BARROWS: Well, I think Mike Martz learned a lesson from St. Louis. Those last few years that he was there, Marshall Faulk got hurt quite a bit and they really didn't have a decent backup to pick up the slack when Faulk was out. So they went out and they got DeShaun Foster, and he's very different than Frank Gore. He's very smooth, very fluid out of the backfield. He's probably their best pass-catcher out of the backfield. And he's kind of learning how to run between the tackles, run more like Frank Gore in these OTAs. But the point is that if Gore did have another injury - you know he had that broken hand earlier in the season, then an ankle problem throughout the season - they do have a guy in DeShaun Foster that can kind of pick up the slack, so they really won't have to miss too much of a beat if he goes down. Michael Robinson is another guy, like you describe him as a jack-of-all-trades and that's a perfect description. He's a guy that can do both the pounding type running though the middle and catch the ball out of the backfield. He was featured quite prominently in today's practice and caught quite a few balls. So he's also a guy who can do that. So I think the bottom line is that if Gore goes down, and this offense is very much built around Gore, the offense can still function with Foster and Robinson back there.

BLOOM: For my last question, I want to ask you about that defense, which definitely has been the better side of the ball and had some emerging superstars at least in Patrick Willis and hopefully this year, a healthy Manny Lawson. I want to ask you about how much of an impact a healthy Manny Lawson can have and in particular, with the new free agent acquisition Justin Smith, how much does that open up possibilities of them generating more pressure and getting at the quarterback, having Lawson pan out and having Smith run interference. Does it seem like this was that last piece to really make this defense one of the best in the NFC?

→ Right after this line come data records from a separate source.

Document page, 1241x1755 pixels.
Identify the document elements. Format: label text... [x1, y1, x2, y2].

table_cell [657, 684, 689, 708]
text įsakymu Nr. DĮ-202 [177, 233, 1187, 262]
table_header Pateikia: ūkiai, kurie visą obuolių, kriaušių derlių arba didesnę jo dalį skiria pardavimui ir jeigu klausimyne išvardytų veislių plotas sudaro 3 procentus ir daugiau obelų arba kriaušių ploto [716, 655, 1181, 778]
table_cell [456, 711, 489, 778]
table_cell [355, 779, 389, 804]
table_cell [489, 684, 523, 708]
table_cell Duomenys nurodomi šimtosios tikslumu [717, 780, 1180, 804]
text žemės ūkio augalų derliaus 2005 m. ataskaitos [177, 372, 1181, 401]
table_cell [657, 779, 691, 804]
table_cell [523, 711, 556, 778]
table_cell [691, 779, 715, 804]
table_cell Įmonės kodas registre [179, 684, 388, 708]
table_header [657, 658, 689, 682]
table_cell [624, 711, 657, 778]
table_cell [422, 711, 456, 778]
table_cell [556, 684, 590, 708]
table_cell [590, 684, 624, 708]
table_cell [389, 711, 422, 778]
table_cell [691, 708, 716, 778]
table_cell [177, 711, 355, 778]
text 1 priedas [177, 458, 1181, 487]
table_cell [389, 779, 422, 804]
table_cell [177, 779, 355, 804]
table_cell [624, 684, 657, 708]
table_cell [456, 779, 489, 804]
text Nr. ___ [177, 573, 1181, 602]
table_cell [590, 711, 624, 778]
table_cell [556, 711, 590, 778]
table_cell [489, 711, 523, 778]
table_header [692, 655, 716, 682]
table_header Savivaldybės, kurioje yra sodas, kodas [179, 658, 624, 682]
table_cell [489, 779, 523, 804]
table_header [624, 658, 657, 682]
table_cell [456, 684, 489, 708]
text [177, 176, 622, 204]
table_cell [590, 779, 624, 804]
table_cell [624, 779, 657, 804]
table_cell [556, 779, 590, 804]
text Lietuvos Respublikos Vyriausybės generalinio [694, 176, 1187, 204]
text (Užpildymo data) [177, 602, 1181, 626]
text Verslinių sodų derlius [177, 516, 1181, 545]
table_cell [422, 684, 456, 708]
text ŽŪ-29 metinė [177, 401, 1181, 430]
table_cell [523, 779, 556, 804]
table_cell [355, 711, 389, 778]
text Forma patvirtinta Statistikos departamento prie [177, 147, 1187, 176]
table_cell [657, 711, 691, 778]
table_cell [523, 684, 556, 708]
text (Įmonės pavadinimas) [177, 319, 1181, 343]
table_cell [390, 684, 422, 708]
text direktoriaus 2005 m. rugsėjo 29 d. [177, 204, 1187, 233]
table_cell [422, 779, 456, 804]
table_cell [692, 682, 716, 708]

BARROWS: Well, I would describe their defense as a chameleon-like defense. That is, they love to switch things up. They go from a 3-4 to a 4-3, they drop their linebackers back in coverage, they rush their linebackers, their defensive linemen stand up and become linebackers - it's a defense that has many, many faces and probably the most chameleon-like of those players is Manny Lawson. He's a guy that's even played safety quite a bit in the nickel coverages. So getting him back is really essential for everything that they do, including the pass rush, because he is so versatile and can do so many things. He really is the epitome of this defense. And they're trying to do the same thing with Smith. Smith is a guy who came here in out of free agency, and he came for his physical and was 285 lbs or so. They have him standing up and rushing from the right side as a linebacker now. So he's a guy that they're trying to use in as many capacities as possible. In fact, Mike Nolan was comparing him to Chris Long, the rookie that the Rams took, in that the Rams are thinking about playing Long all over the field at defensive end, at linebacker. He thinks that Smith can do many of the same things and they are giving him an opportunity in these OTAs and in training camp to prove that.

LAMMEY: You want to keep up with the San Francisco 49ers, of course, you read the Sacramento Bee and see what Matt Barrows has to say. And you have to check out his 49ers blog at SacBee.com. Matt, great insight, thank you very much for joining the show, man.

BARROWS: Anytime guys, I enjoyed it.